The Canadian dollar remained under pressure on Tuesday, falling short or remaining flat against its rival currencies. The oil-sensitive CAD felt the pressure as oil prices rebounded after OPEC signalled a potential curb on production to protect oil prices as Chinese demand subsides. As a result, the Canadian Dollar traded flat at around the $0.7527 against the USD. Optimism lingered in hope that OPEC would be able to offset a potential drop in demand caused by the outbreak of the coronavirus in China, this buoyed prices.

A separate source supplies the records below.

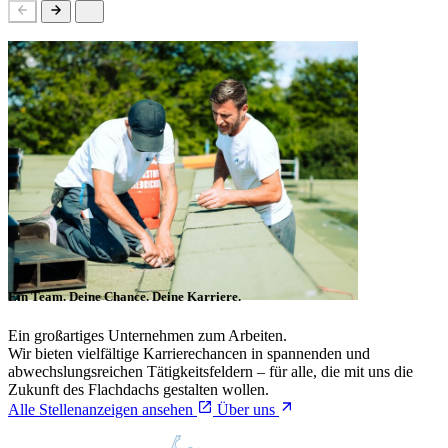
Ein Team. Deine Chance. Deine Karriere.
Ein großartiges Unternehmen zum Arbeiten.
Wir bieten vielfältige Karrierechancen in spannenden und
abwechslungsreichen Tätigkeitsfeldern – für alle, die mit uns die
Zukunft des Flachdachs gestalten wollen.
Alle Stellenanzeigen ansehen
Über uns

Increased fears of the disease weighed on crude prices, which sent them to the lowest they have been in over a year. Meanwhile, GBP steadied a little on Tuesday after a few days of sharp declines. But the outlook for GBP still remains heavy as the Brexit road to December looks like showing no signs of easing up for the UK-EU negotiations.
Canadian Dollar Under Pressure From Falling Oil Prices
The Canadian dollar is heavily reliant on the price of oil for its economic success. As one of the country’s biggest exports, the falling price of oil due to the outbreak of the coronavirus has affected the Canadian economy. BP’s CFO, Brian Gilvary estimated that the slowdown caused by the outbreak could reduce oil consumption by 300,000 to 500,000 barrels per day which equates to around 0.5% of global demand. There are hopes that price cuts from OPEC will help re-balance the market and sweep up any excess of supply.
Canada’s employment data disappoints and adds weight to the currency
Monday’s Markit manufacturing PMI for Canada saw subdued conditions at the start of 2020 as January’s PMI registered in at 50.6 from December’s four month low of 50.4. Canadian exchange rates did not marvel over these figures and saw the currency face further pressure as data showed employment within the sector fell for the first time since April 2019.
GBP Steadies but Faces Tough Road Ahead With Brexit Negotiations
This week also marked the start of the UK’s Brexit negotiations with the EU. Both parties laid out their agendas on Monday, which went against GBP as markets once again feared about the possibility of a no-deal Brexit following the UK’s demands in the opening discussion. The UK will look to achieve a trade deal similar to that of Canada or Australia. Some investors have become concerned that the UK’s stubborn stance on what it sets out to achieve could backfire and leave them without a deal in December. As a result, GBP fell, but it now appears to have steadied as the market awaits further developments in the Brexit saga.